Autopsie d’un échec

Si la saison 2017-2018 restera comme une des pires de l’ASMCA dans l’ère professionnelle, elle supporte encore la théorie de l’accident. L’accumulation des blessuers a nécessairement pesé sur la trajectoire des Auvergnats. Seule, elle ne peut toutefois suffire à justifier une telle année à vide. Recrutement, préparation physique, Défense, gestion de l’effectif… Beaucoup de secteurs devraient évoluer sensiblement, la saison prochaine, en Auvergne. Il faut mieux faire.
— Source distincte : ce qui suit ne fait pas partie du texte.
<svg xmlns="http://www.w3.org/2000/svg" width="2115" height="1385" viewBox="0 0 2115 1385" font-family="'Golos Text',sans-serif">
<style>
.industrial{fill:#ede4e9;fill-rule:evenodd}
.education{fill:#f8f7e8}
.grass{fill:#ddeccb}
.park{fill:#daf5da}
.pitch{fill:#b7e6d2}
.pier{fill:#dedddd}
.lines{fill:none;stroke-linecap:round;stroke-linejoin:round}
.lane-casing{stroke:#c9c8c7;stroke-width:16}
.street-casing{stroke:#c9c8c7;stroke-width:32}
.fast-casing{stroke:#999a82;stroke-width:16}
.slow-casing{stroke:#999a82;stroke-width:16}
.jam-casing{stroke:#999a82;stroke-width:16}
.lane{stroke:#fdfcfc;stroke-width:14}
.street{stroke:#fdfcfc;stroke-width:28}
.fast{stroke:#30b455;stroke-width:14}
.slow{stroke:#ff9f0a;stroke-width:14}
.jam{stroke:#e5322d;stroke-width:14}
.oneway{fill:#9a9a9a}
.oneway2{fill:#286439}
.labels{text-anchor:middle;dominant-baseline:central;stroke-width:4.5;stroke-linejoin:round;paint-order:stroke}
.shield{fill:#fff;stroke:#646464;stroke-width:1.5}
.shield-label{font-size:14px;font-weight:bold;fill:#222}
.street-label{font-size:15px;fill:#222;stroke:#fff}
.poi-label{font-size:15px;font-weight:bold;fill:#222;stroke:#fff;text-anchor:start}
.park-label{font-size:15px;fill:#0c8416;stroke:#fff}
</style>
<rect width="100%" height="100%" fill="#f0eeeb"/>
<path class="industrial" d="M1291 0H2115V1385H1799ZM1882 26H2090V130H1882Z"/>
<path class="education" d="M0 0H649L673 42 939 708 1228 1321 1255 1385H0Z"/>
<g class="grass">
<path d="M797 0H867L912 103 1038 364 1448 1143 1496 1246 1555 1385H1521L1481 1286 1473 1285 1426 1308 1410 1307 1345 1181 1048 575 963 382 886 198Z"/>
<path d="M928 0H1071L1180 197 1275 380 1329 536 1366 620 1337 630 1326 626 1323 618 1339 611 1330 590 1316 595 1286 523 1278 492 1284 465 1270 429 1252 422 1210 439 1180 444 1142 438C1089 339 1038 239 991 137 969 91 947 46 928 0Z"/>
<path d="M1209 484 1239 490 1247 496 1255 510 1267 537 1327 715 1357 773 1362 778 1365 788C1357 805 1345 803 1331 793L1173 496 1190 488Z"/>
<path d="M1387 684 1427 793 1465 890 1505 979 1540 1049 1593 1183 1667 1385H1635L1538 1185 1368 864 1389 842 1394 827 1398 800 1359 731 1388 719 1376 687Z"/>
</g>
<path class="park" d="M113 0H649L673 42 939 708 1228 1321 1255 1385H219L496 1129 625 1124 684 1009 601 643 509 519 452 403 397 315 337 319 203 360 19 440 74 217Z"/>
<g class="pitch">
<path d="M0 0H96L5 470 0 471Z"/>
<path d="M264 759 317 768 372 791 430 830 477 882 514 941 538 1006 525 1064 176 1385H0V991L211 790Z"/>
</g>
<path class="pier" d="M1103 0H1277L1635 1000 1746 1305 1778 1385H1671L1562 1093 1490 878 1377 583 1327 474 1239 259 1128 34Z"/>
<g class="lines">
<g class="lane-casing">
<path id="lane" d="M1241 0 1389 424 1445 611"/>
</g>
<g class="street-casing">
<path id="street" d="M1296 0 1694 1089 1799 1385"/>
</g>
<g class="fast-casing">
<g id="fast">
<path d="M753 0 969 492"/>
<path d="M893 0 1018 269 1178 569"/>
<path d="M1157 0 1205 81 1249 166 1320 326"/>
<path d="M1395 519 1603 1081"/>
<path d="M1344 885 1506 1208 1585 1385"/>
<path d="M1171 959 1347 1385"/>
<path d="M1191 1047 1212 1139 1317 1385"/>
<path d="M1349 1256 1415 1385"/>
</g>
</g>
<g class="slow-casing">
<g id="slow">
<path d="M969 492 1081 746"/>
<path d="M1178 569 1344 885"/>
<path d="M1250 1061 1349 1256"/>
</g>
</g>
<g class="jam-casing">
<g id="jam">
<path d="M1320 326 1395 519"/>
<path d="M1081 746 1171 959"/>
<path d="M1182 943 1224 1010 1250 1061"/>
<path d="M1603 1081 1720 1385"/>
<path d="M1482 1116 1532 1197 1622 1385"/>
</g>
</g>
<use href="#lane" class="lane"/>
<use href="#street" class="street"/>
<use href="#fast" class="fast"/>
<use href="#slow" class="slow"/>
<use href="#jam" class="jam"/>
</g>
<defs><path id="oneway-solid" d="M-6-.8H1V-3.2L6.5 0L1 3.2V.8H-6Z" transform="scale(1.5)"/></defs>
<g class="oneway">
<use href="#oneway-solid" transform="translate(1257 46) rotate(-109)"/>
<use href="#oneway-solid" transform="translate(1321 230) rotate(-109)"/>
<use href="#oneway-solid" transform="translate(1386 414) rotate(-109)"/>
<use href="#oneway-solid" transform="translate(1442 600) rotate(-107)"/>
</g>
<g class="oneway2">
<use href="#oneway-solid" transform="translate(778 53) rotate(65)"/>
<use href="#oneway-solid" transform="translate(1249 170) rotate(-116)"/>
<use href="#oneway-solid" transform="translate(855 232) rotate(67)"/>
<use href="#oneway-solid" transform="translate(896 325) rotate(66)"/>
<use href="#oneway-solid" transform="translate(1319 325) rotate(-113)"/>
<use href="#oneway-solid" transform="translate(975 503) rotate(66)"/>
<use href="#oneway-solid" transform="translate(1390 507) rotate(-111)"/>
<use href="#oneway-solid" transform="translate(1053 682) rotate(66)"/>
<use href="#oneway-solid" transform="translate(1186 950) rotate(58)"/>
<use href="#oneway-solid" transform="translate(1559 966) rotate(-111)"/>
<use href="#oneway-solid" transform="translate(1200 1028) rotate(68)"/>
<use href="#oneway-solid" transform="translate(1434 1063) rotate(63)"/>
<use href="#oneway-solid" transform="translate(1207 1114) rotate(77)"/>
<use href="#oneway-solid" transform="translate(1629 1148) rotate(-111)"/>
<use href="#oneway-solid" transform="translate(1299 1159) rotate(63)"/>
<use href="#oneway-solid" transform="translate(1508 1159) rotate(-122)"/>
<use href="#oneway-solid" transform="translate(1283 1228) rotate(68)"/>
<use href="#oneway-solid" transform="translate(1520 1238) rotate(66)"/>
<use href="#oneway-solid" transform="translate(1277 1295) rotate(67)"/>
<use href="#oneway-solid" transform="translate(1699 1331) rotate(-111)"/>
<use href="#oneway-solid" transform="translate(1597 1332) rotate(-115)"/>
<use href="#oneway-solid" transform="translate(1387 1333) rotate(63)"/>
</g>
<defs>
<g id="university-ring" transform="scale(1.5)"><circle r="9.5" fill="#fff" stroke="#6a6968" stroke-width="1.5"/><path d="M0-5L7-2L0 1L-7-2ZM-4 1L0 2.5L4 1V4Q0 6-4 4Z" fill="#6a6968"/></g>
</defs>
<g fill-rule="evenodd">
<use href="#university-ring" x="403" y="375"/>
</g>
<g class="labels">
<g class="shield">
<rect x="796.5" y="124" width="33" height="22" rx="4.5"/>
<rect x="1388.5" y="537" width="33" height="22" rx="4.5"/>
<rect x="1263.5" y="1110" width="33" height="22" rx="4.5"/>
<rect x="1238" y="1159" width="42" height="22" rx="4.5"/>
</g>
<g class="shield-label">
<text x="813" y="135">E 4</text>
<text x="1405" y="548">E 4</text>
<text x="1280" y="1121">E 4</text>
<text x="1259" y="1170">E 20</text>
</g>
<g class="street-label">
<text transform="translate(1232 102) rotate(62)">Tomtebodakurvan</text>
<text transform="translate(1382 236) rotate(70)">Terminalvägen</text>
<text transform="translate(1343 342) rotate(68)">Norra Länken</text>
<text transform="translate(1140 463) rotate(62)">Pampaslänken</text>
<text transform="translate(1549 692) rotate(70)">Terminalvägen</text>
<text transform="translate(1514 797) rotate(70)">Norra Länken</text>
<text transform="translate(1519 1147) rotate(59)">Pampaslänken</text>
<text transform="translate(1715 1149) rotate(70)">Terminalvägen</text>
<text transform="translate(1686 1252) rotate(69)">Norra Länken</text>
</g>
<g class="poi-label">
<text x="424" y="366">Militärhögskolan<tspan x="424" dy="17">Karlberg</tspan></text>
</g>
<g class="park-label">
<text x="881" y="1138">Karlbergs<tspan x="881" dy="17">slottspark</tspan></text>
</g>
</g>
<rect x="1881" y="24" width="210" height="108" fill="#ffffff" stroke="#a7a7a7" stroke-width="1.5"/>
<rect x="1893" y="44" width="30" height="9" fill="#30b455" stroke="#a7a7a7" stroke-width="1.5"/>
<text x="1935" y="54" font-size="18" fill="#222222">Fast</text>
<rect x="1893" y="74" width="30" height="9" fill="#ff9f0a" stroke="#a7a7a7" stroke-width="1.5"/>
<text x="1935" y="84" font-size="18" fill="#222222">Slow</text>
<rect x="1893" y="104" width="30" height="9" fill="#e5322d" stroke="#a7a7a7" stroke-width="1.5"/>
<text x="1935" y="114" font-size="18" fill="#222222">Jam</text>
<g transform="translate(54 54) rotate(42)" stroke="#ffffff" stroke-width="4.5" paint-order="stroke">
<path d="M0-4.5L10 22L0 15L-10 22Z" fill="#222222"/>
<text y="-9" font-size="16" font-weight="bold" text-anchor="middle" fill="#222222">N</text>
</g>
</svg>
Il n’y a pas à tourner deux heures autour du pot : victoire contre Bordeaux-Bègles ou pas, bonus offensif ou non, la saison de Clermont est un sérieux échec. C’est vrai comptablement, avec une élimination dès les quarts de finale de Champions Cup, à domicile qui plus est, et une invraisemblable dixième place qui leur tend les bras en Top 14. C’est aussi vrai sur la manière, avec des rencontres copieusement lâchées et qui ont multiplié les tâches sur une saison qui n’en demandait pas tant. À qui la faute ? La malchance a eu vite fait d’être pointée du doigt en même temps qu’une usure rédhibitoire, due au calendrier infernal d’une équipe doublement finaliste l’an dernier. C’est vrai, les blessures se sont accumulées dans les rangs auvergnats toute l’année. Mais cette seule explication ne saurait suffire. « Il y a certainement beaucoup de choses que j’ai dû mal faire durant cette saison. Sinon, nous n’en serions pas là », admettait Franck Azéma après la gifle parisienne (50-13), il y a dix jours. L’entraîneur clermontois n’est pas homme à se défiler devant ses responsabilités. Du recrutement à la gestion des fins de contrat, du stage de reprise à Ibiza à un message de confiance transmis pendant l’été, quand tout le monde évoquait déjà les difficultés d’une saison post-titre, le Catalan sait qu’il a, aussi, raté des tournants dans cette saison cauchemardesque. Il fut pourtant un des premiers à tirer la sonnette d’alarme, dès le 9 septembre après la rouste rochelaise. La première de la saison. Souvenirs : « Il y a certains comportements qui ne sont pas acceptables. Et je ne vais pas vous dire : « Laissez-nous du temps, ça va s’arranger. » S’arranger ? Si on ne met pas d’actes sur nos paroles, rien ne va s’arranger. Il faut que les mecs réfléchissent à ce qu’ils ont envie de faire de leur saison. La bonne question, c’est celle-là : de quoi ont-ils envie ? » Il n’a pas toujours été entendu, par un groupe qui a longtemps cru que le sort s’inverserait en sa faveur, comme par enchantement. Ce coup de gueule a finalement trouvé une réponse malheureuse, sept mois plus tard.

Savoir rebondir

L’accident désormais acté, il reste aux Clermontois à repartir d’un meilleur élan, la saison prochaine. Avec des raisons d’y croire. Tout d’abord, l’intersaison leur laissera sept semaines de vacances, comme une sérieuse régénération que les corps réclament, avec une préparation physique à suivre de six semaines. De quoi retrouver de la fraîcheur. Du temps, aussi, pour se pencher sérieusement sur la problématique de la défense, parfois indigne cette saison. « Ce sera évidemment l’un des gros chantiers de notre été », confirme Azéma. Ensuite, Clermont a nécessairement appris de cette saison, sur ses manques. Ceux du leadership, déjà. « Cette fin de saison va me servir sur ce point, confiait Azéma pendant la semaine, finalement apaisé par la fin actée de ce long calvaire. Mon groupe découvre cette situation, il est déboussolé et je le sens bien. C’est un contexte où je peux scruter les réactions des cadres, l’émergence de nouveaux caractères ou les difficultés de certains. ça me servira pour la saison prochaine. » L’homme fort de l’ASMCA pourrait aussi renforcer son effectif d’ici à la reprise. L’arrivée d’un nouveau troisième ligne est évoquée, alors que Camille Gérondeau pourrait quitter l’Auvergne dès cet été, un an avant la fin de son contrat. Un ouvreur supplémentaire est également pisté (lire ci-contre). Revitalisée, renforcée, l’ASMCA aura enfin le confort de ne plus disputer la grande Coupe d’Europe. Ce qui est un embarras, de premier abord, a aussi ses avantages. Douzième du Top 14 en 2017, le Stade toulousain a profité d’un contexte exactement similaire pour se refaire la cerise. À Clermont d’en faire autant.